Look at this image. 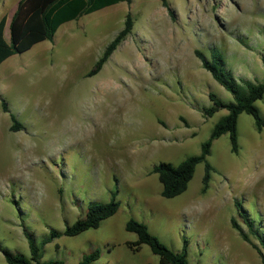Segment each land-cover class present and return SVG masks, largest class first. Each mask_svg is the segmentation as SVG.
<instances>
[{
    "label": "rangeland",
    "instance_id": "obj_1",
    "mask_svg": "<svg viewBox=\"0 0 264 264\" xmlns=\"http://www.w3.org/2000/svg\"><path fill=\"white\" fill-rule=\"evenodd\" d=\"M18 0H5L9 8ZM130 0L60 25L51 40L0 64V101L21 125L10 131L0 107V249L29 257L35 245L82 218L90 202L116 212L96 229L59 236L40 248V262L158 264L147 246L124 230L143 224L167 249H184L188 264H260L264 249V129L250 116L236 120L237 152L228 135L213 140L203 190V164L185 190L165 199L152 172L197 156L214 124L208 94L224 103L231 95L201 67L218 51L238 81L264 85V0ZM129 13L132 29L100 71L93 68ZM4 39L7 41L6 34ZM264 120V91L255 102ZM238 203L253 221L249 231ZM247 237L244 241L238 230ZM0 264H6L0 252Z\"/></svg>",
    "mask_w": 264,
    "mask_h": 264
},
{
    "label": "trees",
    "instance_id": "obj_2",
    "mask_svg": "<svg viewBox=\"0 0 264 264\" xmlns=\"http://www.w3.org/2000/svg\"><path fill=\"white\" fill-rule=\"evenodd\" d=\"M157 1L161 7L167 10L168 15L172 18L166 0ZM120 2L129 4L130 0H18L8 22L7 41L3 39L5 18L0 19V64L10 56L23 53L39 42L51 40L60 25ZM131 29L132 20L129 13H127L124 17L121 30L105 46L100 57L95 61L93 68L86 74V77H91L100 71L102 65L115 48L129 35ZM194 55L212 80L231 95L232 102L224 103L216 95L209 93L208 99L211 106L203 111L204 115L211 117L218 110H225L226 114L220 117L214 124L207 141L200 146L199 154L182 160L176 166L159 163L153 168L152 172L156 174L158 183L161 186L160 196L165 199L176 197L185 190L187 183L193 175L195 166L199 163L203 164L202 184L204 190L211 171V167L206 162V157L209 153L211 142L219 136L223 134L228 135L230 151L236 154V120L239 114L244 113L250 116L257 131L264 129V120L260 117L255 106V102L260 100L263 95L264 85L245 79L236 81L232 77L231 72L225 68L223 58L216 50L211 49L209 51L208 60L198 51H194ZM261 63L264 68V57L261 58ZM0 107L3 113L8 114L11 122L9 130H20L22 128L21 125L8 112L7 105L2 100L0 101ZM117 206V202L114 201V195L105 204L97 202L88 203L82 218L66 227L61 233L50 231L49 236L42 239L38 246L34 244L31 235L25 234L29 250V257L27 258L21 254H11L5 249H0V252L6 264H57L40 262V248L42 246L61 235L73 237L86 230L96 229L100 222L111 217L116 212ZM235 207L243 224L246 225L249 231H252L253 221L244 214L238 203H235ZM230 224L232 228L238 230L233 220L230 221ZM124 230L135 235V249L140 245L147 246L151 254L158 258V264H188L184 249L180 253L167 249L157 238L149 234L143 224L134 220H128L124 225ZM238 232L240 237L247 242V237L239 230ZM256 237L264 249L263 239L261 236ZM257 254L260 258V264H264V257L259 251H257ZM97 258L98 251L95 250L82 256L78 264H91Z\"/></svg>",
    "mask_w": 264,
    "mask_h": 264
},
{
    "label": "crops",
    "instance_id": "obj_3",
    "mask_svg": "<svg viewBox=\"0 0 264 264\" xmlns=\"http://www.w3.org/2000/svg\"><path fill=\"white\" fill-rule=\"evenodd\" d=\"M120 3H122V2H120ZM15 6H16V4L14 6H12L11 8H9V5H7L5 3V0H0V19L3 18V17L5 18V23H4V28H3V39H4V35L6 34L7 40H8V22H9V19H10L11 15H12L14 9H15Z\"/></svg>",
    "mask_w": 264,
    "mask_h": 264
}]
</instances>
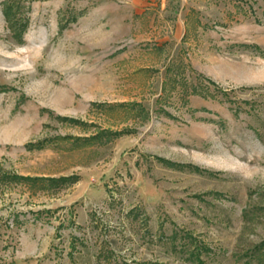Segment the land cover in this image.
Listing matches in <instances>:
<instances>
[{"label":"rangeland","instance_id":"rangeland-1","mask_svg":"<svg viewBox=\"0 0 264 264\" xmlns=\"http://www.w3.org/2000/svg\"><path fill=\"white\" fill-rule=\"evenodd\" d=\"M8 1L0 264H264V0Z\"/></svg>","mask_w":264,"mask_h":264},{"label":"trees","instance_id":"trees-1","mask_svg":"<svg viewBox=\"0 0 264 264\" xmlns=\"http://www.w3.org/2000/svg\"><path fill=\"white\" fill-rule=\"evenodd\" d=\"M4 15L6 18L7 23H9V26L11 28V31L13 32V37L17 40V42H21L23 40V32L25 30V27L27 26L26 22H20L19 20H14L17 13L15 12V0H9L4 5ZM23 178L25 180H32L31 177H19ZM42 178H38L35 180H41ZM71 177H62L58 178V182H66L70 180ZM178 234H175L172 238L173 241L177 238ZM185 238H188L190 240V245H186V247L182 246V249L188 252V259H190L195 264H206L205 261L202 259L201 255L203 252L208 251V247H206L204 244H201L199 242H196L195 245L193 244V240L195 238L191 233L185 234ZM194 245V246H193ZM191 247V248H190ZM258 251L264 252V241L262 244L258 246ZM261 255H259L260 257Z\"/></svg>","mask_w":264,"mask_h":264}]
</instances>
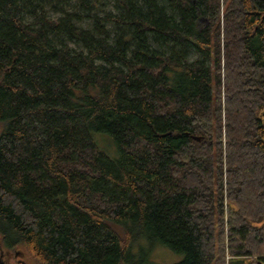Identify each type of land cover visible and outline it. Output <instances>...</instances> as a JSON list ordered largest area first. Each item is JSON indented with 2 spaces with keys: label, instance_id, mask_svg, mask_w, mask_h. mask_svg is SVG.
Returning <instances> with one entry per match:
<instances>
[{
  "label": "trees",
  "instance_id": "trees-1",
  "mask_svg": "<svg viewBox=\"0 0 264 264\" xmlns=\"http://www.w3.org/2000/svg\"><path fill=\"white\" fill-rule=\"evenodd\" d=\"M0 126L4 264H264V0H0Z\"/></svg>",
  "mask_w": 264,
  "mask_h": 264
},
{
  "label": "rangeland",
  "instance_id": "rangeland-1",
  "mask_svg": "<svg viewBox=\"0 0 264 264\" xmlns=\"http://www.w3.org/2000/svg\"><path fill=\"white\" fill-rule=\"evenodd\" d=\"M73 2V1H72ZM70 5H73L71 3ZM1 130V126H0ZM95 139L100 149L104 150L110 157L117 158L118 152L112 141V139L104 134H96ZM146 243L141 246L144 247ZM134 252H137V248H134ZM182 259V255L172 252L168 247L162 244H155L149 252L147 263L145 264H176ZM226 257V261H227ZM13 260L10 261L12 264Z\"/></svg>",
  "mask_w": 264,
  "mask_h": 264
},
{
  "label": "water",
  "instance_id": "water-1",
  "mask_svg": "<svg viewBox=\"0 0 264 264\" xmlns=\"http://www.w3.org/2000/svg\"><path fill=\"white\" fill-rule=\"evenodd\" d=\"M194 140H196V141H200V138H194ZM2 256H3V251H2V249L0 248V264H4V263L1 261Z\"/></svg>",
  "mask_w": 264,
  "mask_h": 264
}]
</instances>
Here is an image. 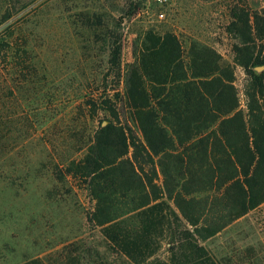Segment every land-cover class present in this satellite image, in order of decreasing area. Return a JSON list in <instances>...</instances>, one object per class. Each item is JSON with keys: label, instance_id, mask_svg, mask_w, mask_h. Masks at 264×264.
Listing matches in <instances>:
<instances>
****
__Task goal__
From the rows above, copy each line that contains the string "rangeland", matching case exactly.

__Complete response__
    "label": "rangeland",
[{"label":"rangeland","instance_id":"rangeland-1","mask_svg":"<svg viewBox=\"0 0 264 264\" xmlns=\"http://www.w3.org/2000/svg\"><path fill=\"white\" fill-rule=\"evenodd\" d=\"M8 1L0 264H264V0Z\"/></svg>","mask_w":264,"mask_h":264},{"label":"trees","instance_id":"trees-1","mask_svg":"<svg viewBox=\"0 0 264 264\" xmlns=\"http://www.w3.org/2000/svg\"><path fill=\"white\" fill-rule=\"evenodd\" d=\"M4 15L6 18L7 23H9V26L11 28V31L13 32V37L17 40V42H21L23 40V32L25 30V27L27 26L26 22H20L19 20H14L17 13L15 12V0H9L4 5ZM23 178L25 180H32L31 177H19ZM42 178H38L35 180H41ZM71 177H62L58 178V182H66L70 180ZM178 234H175L172 238L173 241L177 238ZM185 238H188L190 240V245H186V247L182 246V249L188 252V259H190L195 264H206L205 261L202 259L201 255L203 252L208 251V247H206L204 244H201L199 242H196L195 245L193 244V240L195 238L191 233L185 234ZM194 245V246H193ZM191 247V248H190ZM258 251L264 252V241L262 244L258 246ZM261 255H259L260 257Z\"/></svg>","mask_w":264,"mask_h":264}]
  "label": "rangeland",
  "instance_id": "rangeland-1",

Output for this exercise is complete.